Text passage

Russian singer (1872–1911)

Varvara Vasilyevna Panina (Варва′ра Васи′льевна Па′нина; 1872 – , 1911) was a Russian singer of Romani origins, famous for her deep contralto, one of the Russian popular music stars of the early 20th century.

==Biography==
Varvara Vasilyeva (her birth name) was born to the family of Gypsy horse traders, based in Moscow. She started singing at the age of 14, first in the Gypsy choir directed by Alexandra Panina, at the Strelna restaurant. Having married Panina's nephew Fyodor Artemyevich Panin, she moved to the Moscow Yar restaurant, famous for its Gypsy concerts. In 1902 Varya Panina debuted on stage at the Saint Petersburg's Dvoryanskoye Sobranye (The Gentry Assembly) and had her first success. Since then she performed only on stage, giving solo concerts, performing Gypsy songs and Russian romances to rapturous response. Among her fans were poet Alexander Blok, writers Leo Tolstoy, Alexander Kuprin, Anton Chekhov, painter Konstantin Korovin and members of the Russian Royal family. Panina made numerous recordings of which more than 50 remain. She died of a heart attack on May 28, 1911, and was buried at the Vagankovo cemetery.

Task list
(A) In the text about Varvara Panina, where did she make her stage debut in 1902?
(B) Summarize the text about Varvara Panina in two sentences.

Available data
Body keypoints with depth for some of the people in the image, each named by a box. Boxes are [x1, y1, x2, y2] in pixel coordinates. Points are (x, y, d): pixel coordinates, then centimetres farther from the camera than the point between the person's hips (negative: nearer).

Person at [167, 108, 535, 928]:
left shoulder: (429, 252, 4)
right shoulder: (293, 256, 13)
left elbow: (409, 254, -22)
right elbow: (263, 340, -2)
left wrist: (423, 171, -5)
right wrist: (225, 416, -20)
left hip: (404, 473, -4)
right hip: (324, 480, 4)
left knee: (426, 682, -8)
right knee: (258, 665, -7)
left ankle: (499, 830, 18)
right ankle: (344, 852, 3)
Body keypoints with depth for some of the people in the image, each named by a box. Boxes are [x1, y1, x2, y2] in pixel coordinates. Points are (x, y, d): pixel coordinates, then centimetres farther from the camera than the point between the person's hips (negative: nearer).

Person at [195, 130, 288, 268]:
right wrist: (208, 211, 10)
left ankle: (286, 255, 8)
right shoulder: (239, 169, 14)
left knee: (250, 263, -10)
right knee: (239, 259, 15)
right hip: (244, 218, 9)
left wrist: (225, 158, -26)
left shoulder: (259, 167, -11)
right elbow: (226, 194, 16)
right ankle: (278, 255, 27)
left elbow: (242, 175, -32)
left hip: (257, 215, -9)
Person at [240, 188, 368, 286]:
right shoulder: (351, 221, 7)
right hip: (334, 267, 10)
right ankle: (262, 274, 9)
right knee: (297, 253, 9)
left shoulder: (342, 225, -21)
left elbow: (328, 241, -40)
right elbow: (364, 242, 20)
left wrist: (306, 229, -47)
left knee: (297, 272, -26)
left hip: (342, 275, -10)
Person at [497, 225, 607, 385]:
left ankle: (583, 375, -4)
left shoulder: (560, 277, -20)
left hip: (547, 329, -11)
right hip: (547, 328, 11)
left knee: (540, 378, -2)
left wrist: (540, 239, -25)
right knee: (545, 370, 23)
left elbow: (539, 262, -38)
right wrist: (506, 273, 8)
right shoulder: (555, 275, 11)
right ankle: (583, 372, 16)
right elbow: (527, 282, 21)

Answers to this exercise
(A) At the Dvoryanskoye Sobranye (The Gentry Assembly) in Saint Petersburg.

(B) Varvara Panina was a Russian singer of Romani origins, famous for her deep contralto, who began singing at 14 in a Gypsy choir at the Strelna restaurant and later moved to the Yar restaurant in Moscow. After her 1902 debut at the Gentry Assembly in Saint Petersburg, she performed only on stage, winning admirers such as Alexander Blok, Leo Tolstoy and Anton Chekhov, and she died of a heart attack in 1911.